Open Access
Application of multivariate statistical techniques in the evaluation of large-scale water treatment plants in Baghdad.
Author(s) -
Nisreen Y. Mohammed,
Khalid Adel Abdulrazzaq
Publication year - 2021
Publication title -
iop conference series. materials science and engineering
Language(s) - English
Resource type - Journals
eISSN - 1757-899X
pISSN - 1757-8981
DOI - 10.1088/1757-899x/1105/1/012109
Subject(s) - principal component analysis , water quality , multivariate statistics , environmental science , raw water , nonparametric statistics , water treatment , mathematics , statistics , environmental engineering , ecology , biology
This paper aims to evaluate large-scale water treatment plants’ performance and demonstrate that it can produce high-level effluent water. Raw water and treated water parameters of a large monitoring databank from 2016 to 2019, from eight water treatment plants located at different parts in Baghdad city, were analyzed using nonparametric and multivariate statistical tools such as principal component analysis (PCA) and hierarchical cluster analysis (HCA). The plants are Al-Karkh, Sharq-Dijlah, Al-Wathba, Al-Qadisiya Al-Karama, Al-Dora, Al-Rasheed, Al-Wehda.

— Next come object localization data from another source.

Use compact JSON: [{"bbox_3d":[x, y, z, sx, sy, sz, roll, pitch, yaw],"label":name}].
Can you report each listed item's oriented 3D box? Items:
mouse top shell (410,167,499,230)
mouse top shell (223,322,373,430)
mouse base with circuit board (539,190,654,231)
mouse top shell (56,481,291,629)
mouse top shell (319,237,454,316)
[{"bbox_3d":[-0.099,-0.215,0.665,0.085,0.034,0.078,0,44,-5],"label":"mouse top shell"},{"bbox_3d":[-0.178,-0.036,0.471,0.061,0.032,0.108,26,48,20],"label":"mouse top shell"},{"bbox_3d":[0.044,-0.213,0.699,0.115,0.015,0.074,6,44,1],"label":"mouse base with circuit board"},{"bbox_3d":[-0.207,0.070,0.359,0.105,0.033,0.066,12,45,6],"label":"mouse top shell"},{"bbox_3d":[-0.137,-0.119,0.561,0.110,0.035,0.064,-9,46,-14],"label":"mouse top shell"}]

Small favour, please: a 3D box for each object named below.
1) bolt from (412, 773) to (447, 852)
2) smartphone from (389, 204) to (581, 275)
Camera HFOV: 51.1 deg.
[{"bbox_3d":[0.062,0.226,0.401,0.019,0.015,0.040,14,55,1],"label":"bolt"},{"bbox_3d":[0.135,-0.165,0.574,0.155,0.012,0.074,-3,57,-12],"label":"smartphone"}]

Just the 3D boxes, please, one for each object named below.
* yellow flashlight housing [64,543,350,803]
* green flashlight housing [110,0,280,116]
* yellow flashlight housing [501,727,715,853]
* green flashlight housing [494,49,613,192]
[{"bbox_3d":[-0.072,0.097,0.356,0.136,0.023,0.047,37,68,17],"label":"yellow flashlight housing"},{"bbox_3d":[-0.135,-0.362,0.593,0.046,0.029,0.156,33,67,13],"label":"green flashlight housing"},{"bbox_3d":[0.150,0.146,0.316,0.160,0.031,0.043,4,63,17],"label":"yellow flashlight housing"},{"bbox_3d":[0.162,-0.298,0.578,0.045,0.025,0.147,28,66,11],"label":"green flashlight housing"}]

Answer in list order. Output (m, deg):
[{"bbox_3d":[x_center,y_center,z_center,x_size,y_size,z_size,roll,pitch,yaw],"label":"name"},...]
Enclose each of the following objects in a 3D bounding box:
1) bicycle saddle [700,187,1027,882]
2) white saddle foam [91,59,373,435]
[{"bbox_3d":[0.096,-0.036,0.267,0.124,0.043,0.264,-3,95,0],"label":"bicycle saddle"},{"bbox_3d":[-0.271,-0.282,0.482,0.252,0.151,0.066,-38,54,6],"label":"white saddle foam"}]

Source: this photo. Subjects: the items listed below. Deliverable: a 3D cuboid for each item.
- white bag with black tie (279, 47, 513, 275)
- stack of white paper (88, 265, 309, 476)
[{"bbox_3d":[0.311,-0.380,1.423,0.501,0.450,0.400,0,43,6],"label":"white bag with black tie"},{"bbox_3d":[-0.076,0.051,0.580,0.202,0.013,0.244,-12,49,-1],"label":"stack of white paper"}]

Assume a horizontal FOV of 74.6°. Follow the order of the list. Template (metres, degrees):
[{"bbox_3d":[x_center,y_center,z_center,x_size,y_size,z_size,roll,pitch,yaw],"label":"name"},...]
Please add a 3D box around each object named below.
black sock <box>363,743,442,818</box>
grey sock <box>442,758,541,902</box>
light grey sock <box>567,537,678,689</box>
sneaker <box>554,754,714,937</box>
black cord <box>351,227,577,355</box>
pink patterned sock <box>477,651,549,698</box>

PCA extracted six factors as the most significant water quality parameters that can be used to evaluate the variation in drinking water quality and responsible for 73.389% of the variance in the data set. Based on this selection criterion, the most significant water quality parameters that can be used to evaluate the variation in drinking water quality parameters are the mineral-related parameters (e.g., Ca +2 , Mg +2 , salinity, hardness), the nutrient parameters (i.e., dissolved nitrate and nitrite and orthophosphate), and a physical parameter. HCA analysis was able to group water treatment plants with similar raw water and treated water quality based on the water quality data from eight WTPs into three clusters.